Complaints from consumers who have exhausted the trader’s own complaints process and have no received response or obtained a satisfactory resolution.
We are unable to assist with:
Complaints involving two private individuals, also known as consumer-to-consumer transactions
Complaints involving two traders, also known as business-to-business transactions
Complaints concerning businesses outside the European Union (Member States) and the European Economic Area (associated countries)
Complaints where a business has expressly refused to cooperate with our dispute resolution process
Cases where the consumer has initiated legal action against the reported business
Cases where we are unable to locate or identify the trader
Cases where the business is involved in fraud (counterfeiting, scams, etc.)
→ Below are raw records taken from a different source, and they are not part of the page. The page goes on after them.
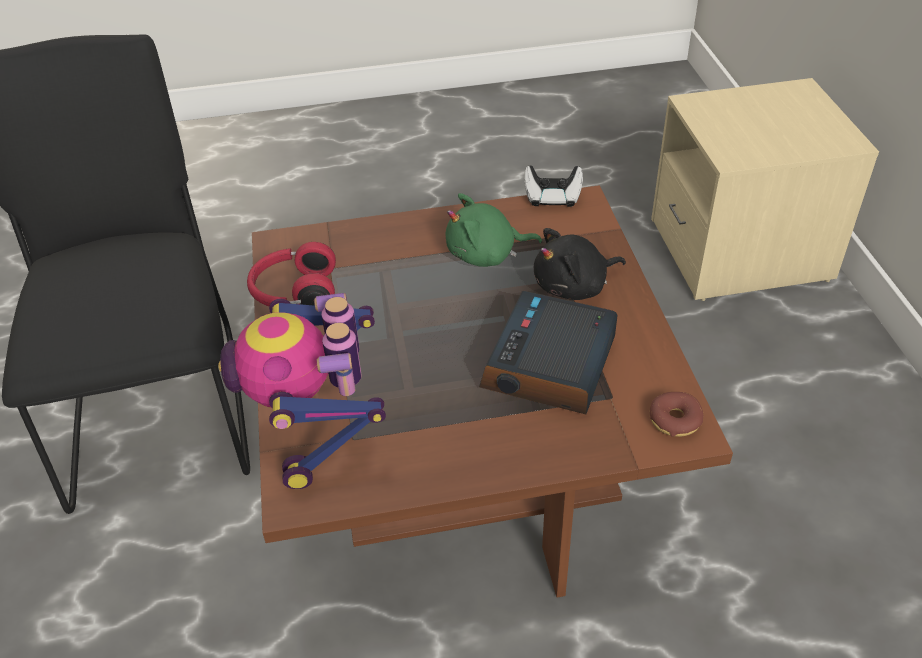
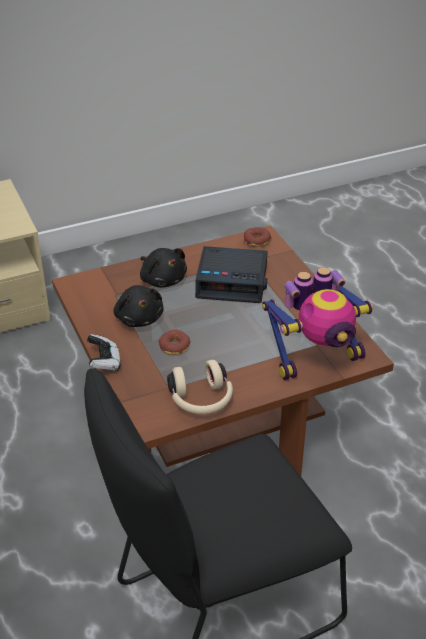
camera: 105 degrees left, 5 degrees down
red headphones [247,242,336,306] -> beige headphones [167,360,233,414]
green plush toy [446,193,542,267] -> black plush toy [114,285,163,327]
game controller [524,165,583,207] -> game controller moved to [87,334,120,371]
none -> donut [158,330,190,355]

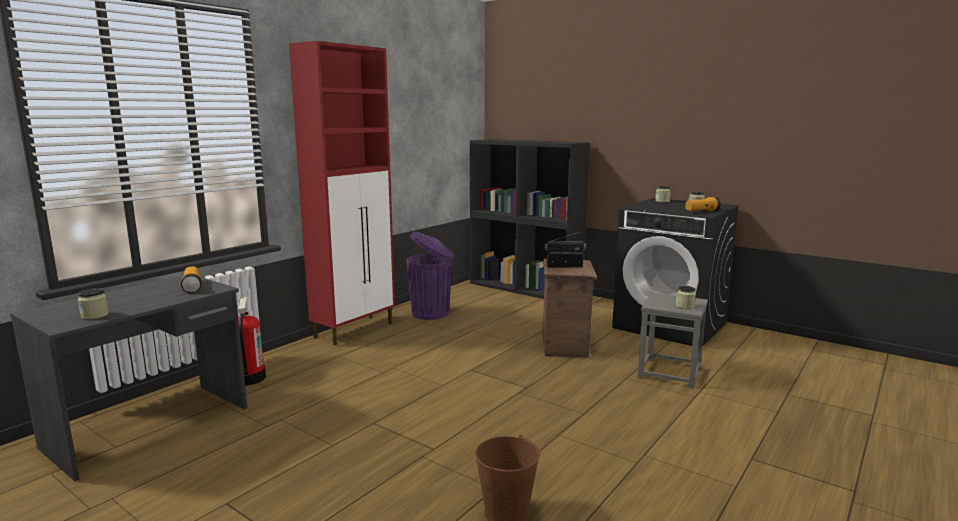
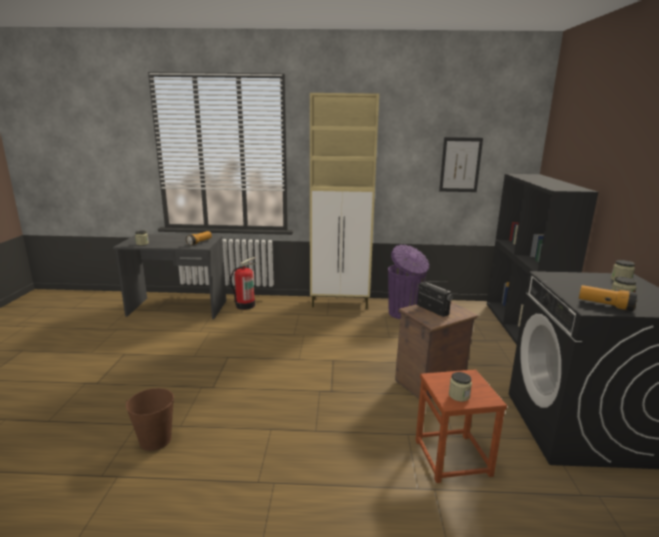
camera: 55 degrees right, 5 degrees up
red cabinet [289,41,395,345] -> beige cabinet [310,93,379,309]
grey stool [638,293,708,389] -> brown stool [416,369,507,483]
none -> picture [439,137,483,192]

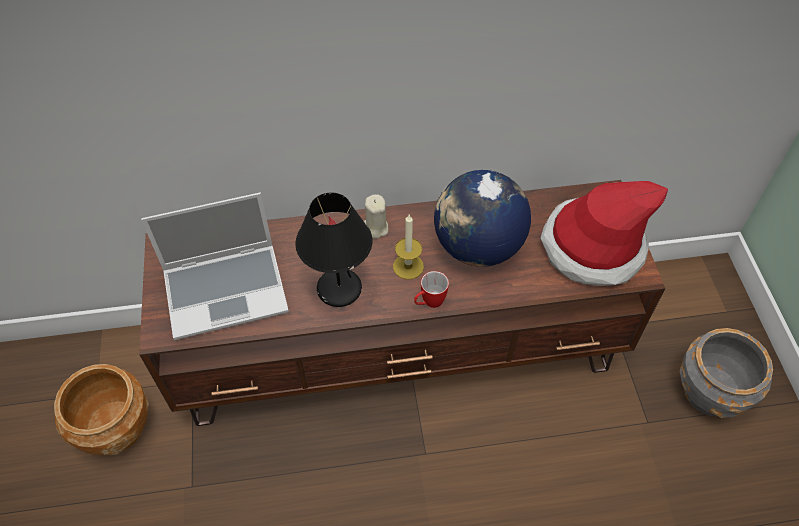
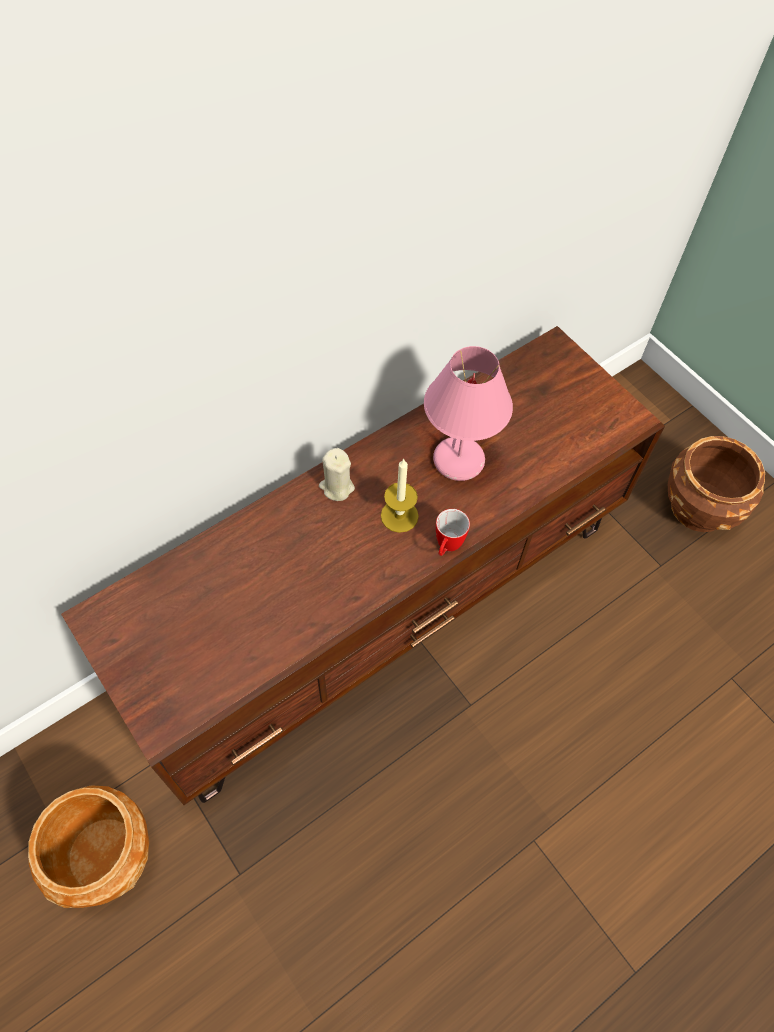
camera: 30 degrees left, 5 degrees up
laptop [141,193,289,340] -> none
black table lamp [295,193,372,307] -> none
globe [434,170,531,267] -> pink table lamp [424,346,513,481]
hat [540,181,668,286] -> none
grey planter [680,328,773,418] -> brown planter [668,436,765,532]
Transactions involving financial investment products
If you have a dispute with a business located in another country of the EU/EEA, you should first complain to the trader and outline your complaint about the product or service you purchased and are unhappy with. Keep a copy of all correspondence with the trader for your records. If you are unable to obtain a satisfactory resolution from the trader in question, we can provide the following below.
If you are unable to reach a satisfactory settlement with the trader or are otherwise unable to resolve your dispute with the trader directly, you can submit a complaint to us here. Please note that, while we can provide assistance with your cross-border consumer complaint, we do not have enforcement powers.
If we are unable to assist with your consumer complaint because it is out of our remit or outside our dispute resolution competences, we can advise you on your extra-legal options and out-of-court mechanisms, as well as ways to approach legal action against a trader, all detailed here.
At any given time we are involved in the following at EU and national level:
We produce consumer rights reports on specific problem issues, such as air travel, e-commerce, timeshares, package holiday, cross-border bank charges.
We participates in joint European Consumer Centre Network projects, consumer surveys and collaborative research that contribute to policy development.
We cooperate with national consumer organisations and enforcement agencies in Ireland in order to contribute to consumer rights awareness and enforcement.